Understanding how tabs work in FotoWeb Pro
Browse tabs vs Search tabs
When a user clicks on an archive in FotoWeb to view its contents, that archive's content is shown in a Browse tab. If the user wants to find specific content in that archive, he can use the search bar at the top of the screen and type in one or more words, then choose the in this archive tickbox. The search result will then be returned within that tab. Words can also be selectively removed from the search field.
In a browse tab, rating and status filters can also be added to display content that matches the specified criteria, and taxonomy filtering and folder browsing is also possible.
Search tabs are tabs that appear when a user searches in the search bar and chooses to search in all available archives using the tickbox.
Each search tab displays the search result of one of the available archives, and adding new search words to the search bar updates the content of all the search tabs.
When a user decides to move further "down" into the content of a search tab by doing an archive-specific search or by adding any type of filter (as described in the above paragraph) the tab immediately becomes a browse tab and is excluded from updating when subsequent searches are made in all archives. Because a browse tab cannot be restored to a search tab, the user can make a new search across all archives, and FotoWeb will preserve the tab the user is working in and open a new tab that contains the search result of that archive.

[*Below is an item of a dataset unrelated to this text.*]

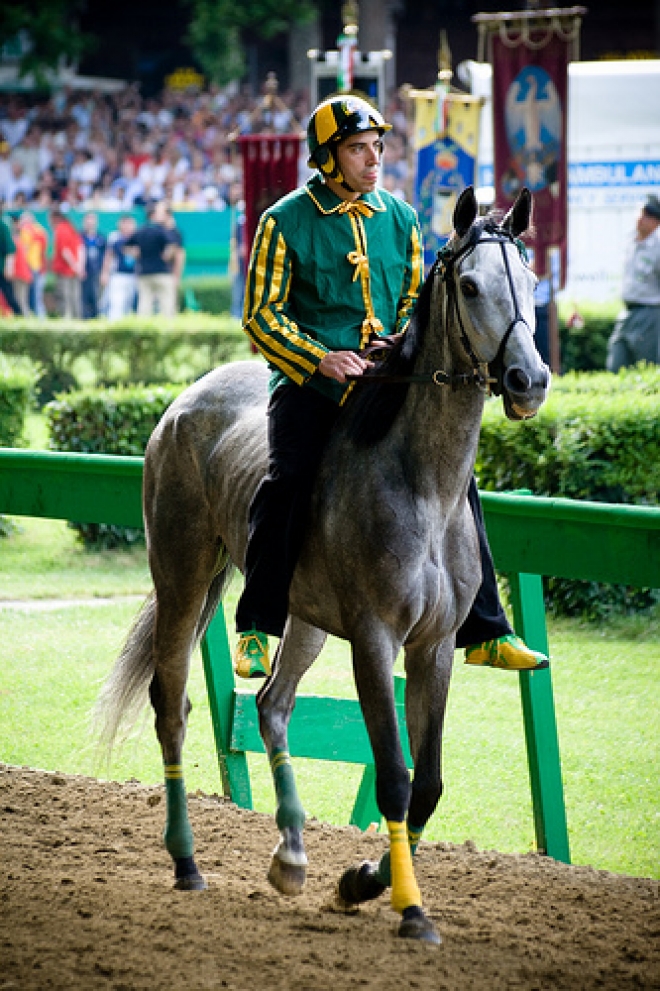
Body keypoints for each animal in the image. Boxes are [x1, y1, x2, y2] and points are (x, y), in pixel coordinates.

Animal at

Tab behavior when opening archives
FotoWeb lets you working with several archives; each one will open in a separate tab. When clicking an archive which already has an open tab, the view will switch to that tab and display the archive's content. However, by pressing the Ctrl key while clicking on an archive, you can force the content of that archive to open in a new tab, even if a tab already exists for it.
Closing all tabs
All tabs (excluding those that a user has pinned for keeping) can be easily closed by clicking on Clear Search (X) in the search bar.
You can also use the keyboard shortcut Shift-X.